Peki, TC devlet yönetimi, bir şirket yönetimine dönüşmüş müdür? Şimdi kısaca bir de buna bakalım. Yani ne kadar merkezileşmiş, demokrasiden uzaklaşarak ne kadar otoriterleşmiş, şeffaflık ve denetlenebilirliği ne durumdadır.

Bu soruların hepsinin de yanıtı 16 Nisan 2017 de yapılan Cumhurbaşkanlığı Hükümet Sistemini düzenleyen referandum ile kabul edilen anayasa değişikliklerinin içinde yer almaktadır. Yani şirket gibi devlet yönetiminin alt yapısı referandum ile kabul edildikten sonra Temmuz 2018’de Cumhurbaşkanı olarak görevine başlayan R. Tayyip Erdoğan sistemi uygulamaya koymuştur.

Buna göre devlet yönetimi Cumhurbaşkanının atamasıyla oluşan dört ofis, dokuz kurul ve bakanlar kurulu tarafından yönetilecektir. Devlet politikalarını bakanların üstünde yer alan ofis ve kurullar hazırlayacak bakanlar uygulayacaktır. Bir bakıma cumhurbaşkanı şirketin sahibi veya yönetim kurulu başkanı, cumhurbaşkanı yardımcısı ise şirketin CEO’su durumundadır. Mali ve idari özerkliğe sahip ofisler, kurullar, bakanlar ve başkanlar hepsi de cumhurbaşkanı tarafından atandığı gibi sorumlulukları da cumhurbaşkanına karşıdır.

İl sınırlarını belediye sınırı kabul eden 6360 Sayılı Büyük Şehir Yasası ile yerel yönetimler de merkezileştirilmiş, il özel idareleri kaldırılarak başkanı vali olan Yatırım İzleme Koordinasyon Başkanlığı kurulmuştur. Bu yasayla köyler mahalle oldu. İlçe belediyelerinin plan ve imar yetkisi Büyükşehir belediyelerine geçti. Böylece hem merkezi yönetim ve hem de yerel yönetimlerde siyasi merkezileşme sağlanarak yürütme tek merkezde Cumhurbaşkanında toplanmıştır. Yani cumhurbaşkanı, belediyelerin kentlerini yönetimi, planlaması ve borçlanmasına bile onay verip vermeme yetkisine sahiptir.

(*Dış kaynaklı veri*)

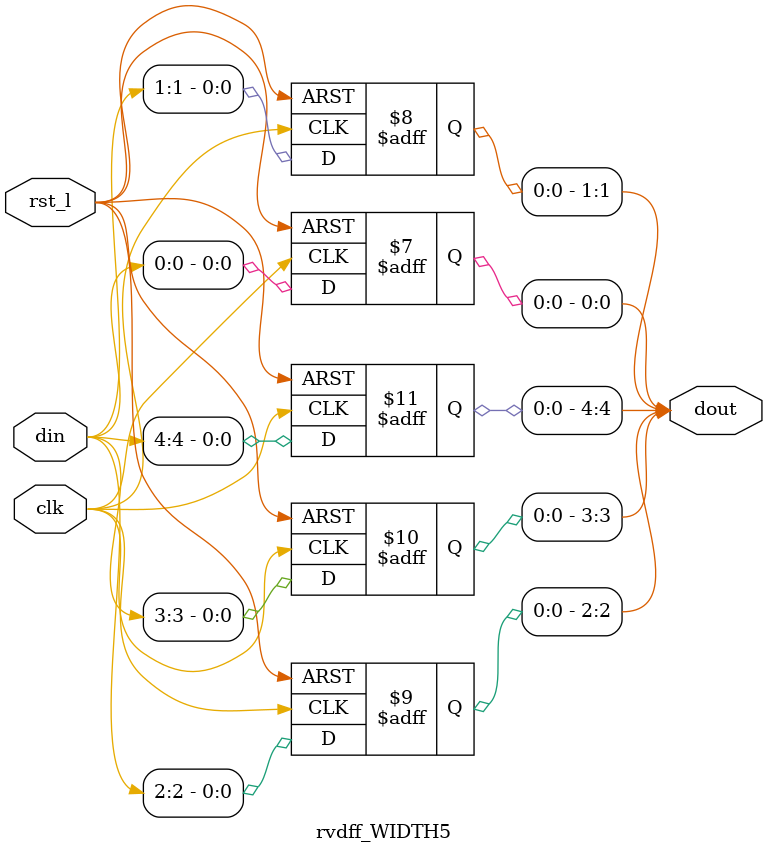
<source format=v>
module rvdff_WIDTH5
(
  din,
  clk,
  rst_l,
  dout
);

  input [4:0] din;
  output [4:0] dout;
  input clk;
  input rst_l;
  wire N0;
  reg [4:0] dout;

  always @(posedge clk or posedge N0) begin
    if(N0) begin
      dout[4] <= 1'b0;
    end else if(1'b1) begin
      dout[4] <= din[4];
    end
  end


  always @(posedge clk or posedge N0) begin
    if(N0) begin
      dout[3] <= 1'b0;
    end else if(1'b1) begin
      dout[3] <= din[3];
    end
  end


  always @(posedge clk or posedge N0) begin
    if(N0) begin
      dout[2] <= 1'b0;
    end else if(1'b1) begin
      dout[2] <= din[2];
    end
  end


  always @(posedge clk or posedge N0) begin
    if(N0) begin
      dout[1] <= 1'b0;
    end else if(1'b1) begin
      dout[1] <= din[1];
    end
  end


  always @(posedge clk or posedge N0) begin
    if(N0) begin
      dout[0] <= 1'b0;
    end else if(1'b1) begin
      dout[0] <= din[0];
    end
  end

  assign N0 = ~rst_l;

endmodule
</source>
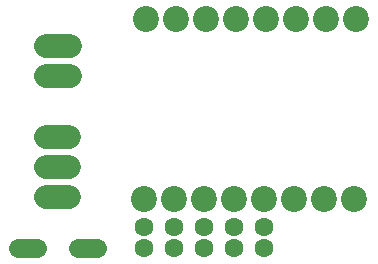
<source format=gbr>
%FSLAX34Y34*%
%MOMM*%
%LNCOPPER_TOP*%
G71*
G01*
%ADD10C,2.200*%
%ADD11C,2.000*%
%ADD12C,1.600*%
%ADD13C,1.600*%
%LPD*%
X328491Y207471D02*
G54D10*
D03*
X303091Y207449D02*
G54D10*
D03*
X277691Y207427D02*
G54D10*
D03*
X226891Y207382D02*
G54D10*
D03*
X201492Y207360D02*
G54D10*
D03*
X176091Y207338D02*
G54D10*
D03*
X150692Y207316D02*
G54D10*
D03*
X252292Y207404D02*
G54D10*
D03*
X327294Y55076D02*
G54D10*
D03*
X301894Y55054D02*
G54D10*
D03*
X276495Y55031D02*
G54D10*
D03*
X225695Y54987D02*
G54D10*
D03*
X200294Y54964D02*
G54D10*
D03*
X174894Y54943D02*
G54D10*
D03*
X149494Y54921D02*
G54D10*
D03*
X251095Y55009D02*
G54D10*
D03*
G54D11*
X66200Y158750D02*
X86200Y158750D01*
G54D11*
X66200Y184150D02*
X86200Y184150D01*
G54D11*
X65800Y56469D02*
X85800Y56469D01*
G54D11*
X65800Y81869D02*
X85800Y81869D01*
G54D11*
X65800Y107269D02*
X85800Y107269D01*
G54D12*
X42800Y13494D02*
X58800Y13494D01*
G54D12*
X93600Y13097D02*
X109600Y13097D01*
X225298Y13315D02*
G54D13*
D03*
X199897Y13293D02*
G54D13*
D03*
X174498Y13271D02*
G54D13*
D03*
X149098Y13249D02*
G54D13*
D03*
X250698Y13337D02*
G54D13*
D03*
X225695Y31175D02*
G54D13*
D03*
X200294Y31152D02*
G54D13*
D03*
X174894Y31130D02*
G54D13*
D03*
X149494Y31108D02*
G54D13*
D03*
X251095Y31197D02*
G54D13*
D03*
M02*

</source>
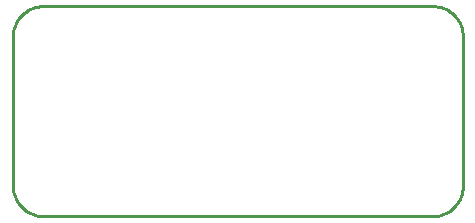
<source format=gbr>
G04 EAGLE Gerber RS-274X export*
G75*
%MOMM*%
%FSLAX34Y34*%
%LPD*%
%IN*%
%IPPOS*%
%AMOC8*
5,1,8,0,0,1.08239X$1,22.5*%
G01*
%ADD10C,0.254000*%


D10*
X0Y25400D02*
X97Y23186D01*
X386Y20989D01*
X865Y18826D01*
X1532Y16713D01*
X2380Y14666D01*
X3403Y12700D01*
X4594Y10831D01*
X5942Y9073D01*
X7440Y7440D01*
X9073Y5942D01*
X10831Y4594D01*
X12700Y3403D01*
X14666Y2380D01*
X16713Y1532D01*
X18826Y865D01*
X20989Y386D01*
X23186Y97D01*
X25400Y0D01*
X355600Y0D01*
X357814Y97D01*
X360011Y386D01*
X362174Y865D01*
X364287Y1532D01*
X366335Y2380D01*
X368300Y3403D01*
X370169Y4594D01*
X371927Y5942D01*
X373561Y7440D01*
X375058Y9073D01*
X376406Y10831D01*
X377597Y12700D01*
X378620Y14666D01*
X379468Y16713D01*
X380135Y18826D01*
X380614Y20989D01*
X380903Y23186D01*
X381000Y25400D01*
X381000Y152400D01*
X380903Y154614D01*
X380614Y156811D01*
X380135Y158974D01*
X379468Y161087D01*
X378620Y163135D01*
X377597Y165100D01*
X376406Y166969D01*
X375058Y168727D01*
X373561Y170361D01*
X371927Y171858D01*
X370169Y173206D01*
X368300Y174397D01*
X366335Y175420D01*
X364287Y176268D01*
X362174Y176935D01*
X360011Y177414D01*
X357814Y177703D01*
X355600Y177800D01*
X25400Y177800D01*
X23186Y177703D01*
X20989Y177414D01*
X18826Y176935D01*
X16713Y176268D01*
X14666Y175420D01*
X12700Y174397D01*
X10831Y173206D01*
X9073Y171858D01*
X7440Y170361D01*
X5942Y168727D01*
X4594Y166969D01*
X3403Y165100D01*
X2380Y163135D01*
X1532Y161087D01*
X865Y158974D01*
X386Y156811D01*
X97Y154614D01*
X0Y152400D01*
X0Y25400D01*
M02*

</source>
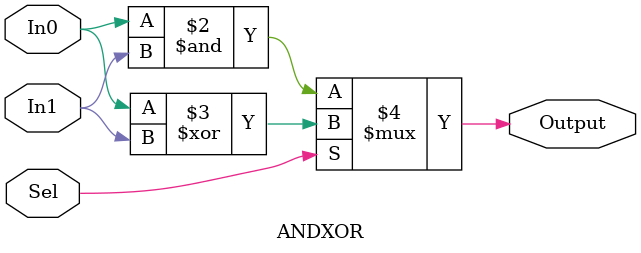
<source format=v>
module ANDXOR (Output, In0, In1, Sel);

 output Output;
 input In0, In1, Sel;
 wire Output;
 
 //if Sel=0 => AND, if Sel=1 => XOR
 assign Output = (Sel == 1'b0) ? In0&In1 : In0^In1;
 
endmodule

</source>
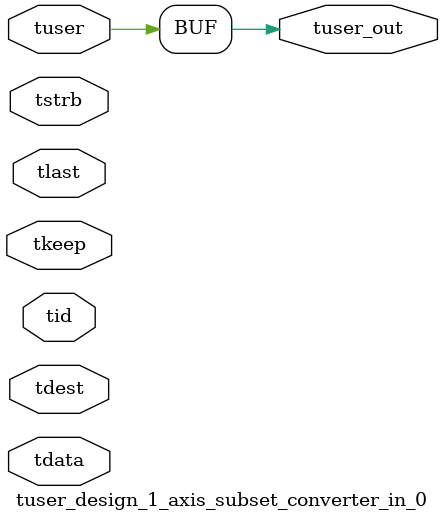
<source format=v>


`timescale 1ps/1ps

module tuser_design_1_axis_subset_converter_in_0 #
(
parameter C_S_AXIS_TUSER_WIDTH = 1,
parameter C_S_AXIS_TDATA_WIDTH = 32,
parameter C_S_AXIS_TID_WIDTH   = 0,
parameter C_S_AXIS_TDEST_WIDTH = 0,
parameter C_M_AXIS_TUSER_WIDTH = 1
)
(
input  [(C_S_AXIS_TUSER_WIDTH == 0 ? 1 : C_S_AXIS_TUSER_WIDTH)-1:0     ] tuser,
input  [(C_S_AXIS_TDATA_WIDTH == 0 ? 1 : C_S_AXIS_TDATA_WIDTH)-1:0     ] tdata,
input  [(C_S_AXIS_TID_WIDTH   == 0 ? 1 : C_S_AXIS_TID_WIDTH)-1:0       ] tid,
input  [(C_S_AXIS_TDEST_WIDTH == 0 ? 1 : C_S_AXIS_TDEST_WIDTH)-1:0     ] tdest,
input  [(C_S_AXIS_TDATA_WIDTH/8)-1:0 ] tkeep,
input  [(C_S_AXIS_TDATA_WIDTH/8)-1:0 ] tstrb,
input                                                                    tlast,
output [C_M_AXIS_TUSER_WIDTH-1:0] tuser_out
);

assign tuser_out = {tuser[0:0]};

endmodule


</source>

Fakat asıl önemlisi, yürütme erki aşırı derecede güçlenerek tek merkezde toplanırken, yargı ve yasama yetkilerinin büyük bir bölümü yürütmeye aktarılarak, yargı ve yasama önemsizleşmiş, yönetim demokrasiden uzaklaşarak otoriterleşmiştir. Cumhurbaşkanı ve kanun hükmünde kararnameleri (KHK) denetleyecek olan Anayasa mahkemesinin 15 üyesinden 12 tanesini cumhurbaşkanı atadığı için, denetim şekilden ibaret kalmaktadır.

Parlamentodakiler zaten milletin vekili değil, parti genel başkanlarının halka seçtirmiş olduğu genel başkan vekilleri olduğundan, genel başkanın iradesi dışına çıkamamakta ve genel başkan tek adam olarak devlet başkanı olunca onun istediği her şeyi kabule mecbur bir kurum haline gelmektedir. Yani şeffaflıktan uzak ve denetimsiz, ülke çıkarlarından çok küresel sermayenin çıkarlarına hizmet eden bir şirket yönetim modeli ülkeye dayatılmıştır diye düşünüyorum.